Dispora Kaltim Tegaskan Peran Sentral dalam Sinkronisasi Kebijakan Pembinaan Olahraga Daerah
Kepala Seksi Olahraga dan Rekreasi Tradisional Dispora Kaltim, Thomas Alva Edison.
Portalkaltim.com Samarinda – Dalam upaya memastikan jalannya pembinaan olahraga di Kalimantan Timur berjalan terarah dan tidak tumpang tindih, Dinas Pemuda dan Olahraga (Dispora) Provinsi Kaltim kembali menegaskan posisinya sebagai pengendali utama arah kebijakan olahraga di tingkat daerah.
Dengan banyaknya pemangku kepentingan yang terlibat mulai dari organisasi olahraga hingga Dispora kabupaten/kota koordinasi menjadi kunci utama. Hal ini disampaikan oleh Kepala Seksi Olahraga dan Rekreasi Tradisional Dispora Kaltim, Thomas Alva Edison.
“Setiap pelatihan dan pembinaan sudah dibagi sesuai peran masing-masing. Untuk olahraga tradisional, itu tanggung jawab kami. Sementara olahraga prestasi ditangani oleh bidang yang fokus pada peningkatan prestasi. Jadi tidak bisa disamaratakan,” ujar Thomas.
Ia menambahkan, meski beberapa organisasi seperti KONI, KORMI, NPC, BAPOMI, dan BAPOPSI memiliki otonomi dalam pelaksanaan program, Dispora tetap menjadi titik kendali utama, terutama dalam penyaluran dan pengawasan penggunaan anggaran hibah.
“Dana hibah memang disalurkan melalui kami ke organisasi-organisasi tersebut, tapi tetap berada dalam pengawasan kami. Koordinasi tetap wajib agar tidak terjadi tumpang tindih program maupun pemborosan anggaran,” tegasnya.
Thomas menjelaskan, anggaran yang tersedia terbagi dua: anggaran murni yang langsung dikelola Dispora dan anggaran hibah yang disalurkan ke organisasi olahraga. Meski begitu, perencanaan strategis tetap dikoordinasikan oleh Dispora sebagai lembaga pemegang kebijakan.
“Kami bukan sekadar fasilitator, tapi pengarah kebijakan. Dispora adalah poros.
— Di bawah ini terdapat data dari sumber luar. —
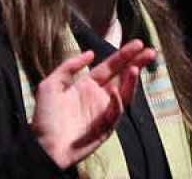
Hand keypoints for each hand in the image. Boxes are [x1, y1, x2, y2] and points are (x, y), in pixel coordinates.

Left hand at [32, 40, 155, 168]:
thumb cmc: (44, 118)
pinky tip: (114, 92)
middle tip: (150, 52)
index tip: (138, 43)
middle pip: (122, 76)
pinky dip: (117, 102)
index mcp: (87, 85)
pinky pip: (115, 112)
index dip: (124, 54)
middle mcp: (99, 96)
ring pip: (124, 93)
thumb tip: (91, 53)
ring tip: (135, 67)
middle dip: (137, 63)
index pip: (111, 66)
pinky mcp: (105, 128)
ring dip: (131, 80)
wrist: (41, 148)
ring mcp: (103, 112)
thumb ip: (69, 65)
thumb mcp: (51, 85)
Semua program harus selaras dengan visi besar pembangunan olahraga daerah,” tambahnya.
Dalam implementasinya, Dispora kabupaten/kota tetap menjalankan pelatihan di wilayah masing-masing. Namun, untuk menjaga konsistensi dan arah kebijakan, Dispora provinsi tetap menjalin koordinasi secara intensif dengan daerah.
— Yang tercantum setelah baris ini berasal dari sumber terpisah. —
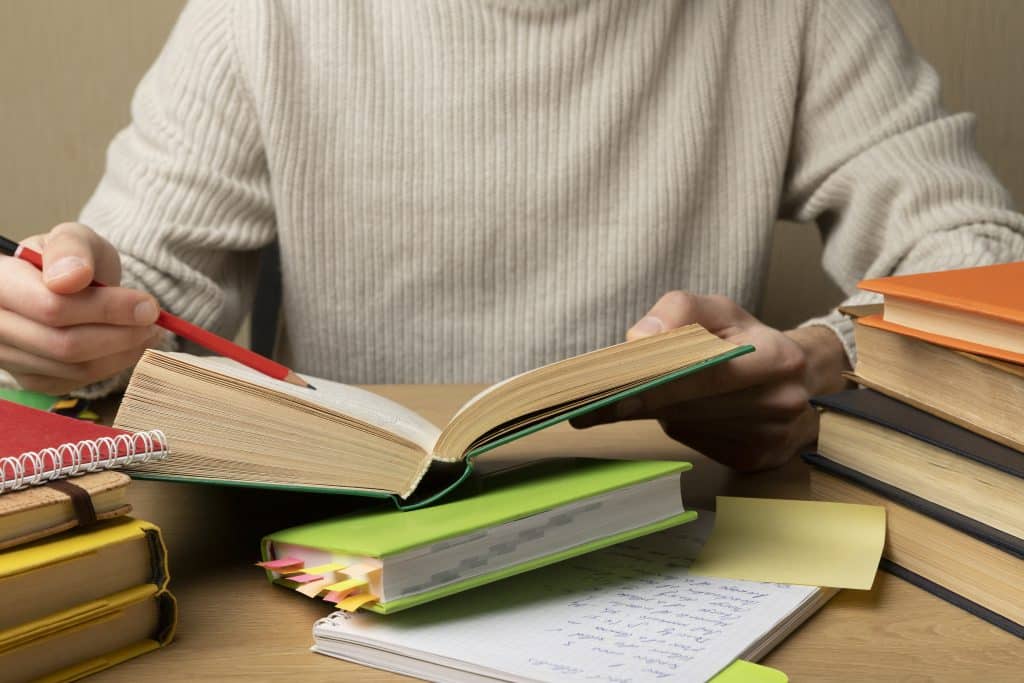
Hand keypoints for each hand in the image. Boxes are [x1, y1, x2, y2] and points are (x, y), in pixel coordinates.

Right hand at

“Organisasi juga punya ruang menyelenggarakan pelatihan mandiri, tapi arah pembinaan tetap harus dalam koridor kebijakan yang sudah dirancang bersama,” jelas Thomas.
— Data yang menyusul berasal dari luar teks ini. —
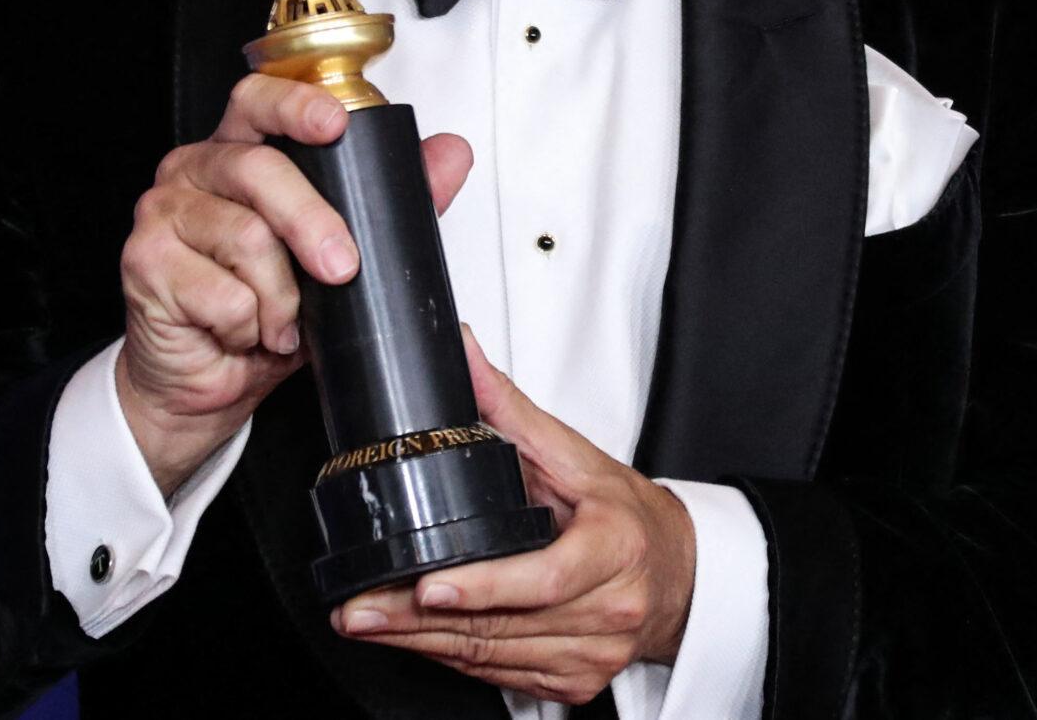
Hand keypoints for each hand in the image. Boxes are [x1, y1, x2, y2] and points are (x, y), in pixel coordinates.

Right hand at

Ia menekankan bahwa keberhasilan pembangunan olahraga daerah tak hanya ditentukan oleh besarnya anggaran, tetapi lebih pada sinergi, pembagian peran yang jelas, dan kerja sama lintas sektor.
“Bukan seberapa banyak pelatihan yang digelar, tapi seberapa sinkron pelaksanaannya dengan kebijakan dan tujuan bersama,” tutupnya.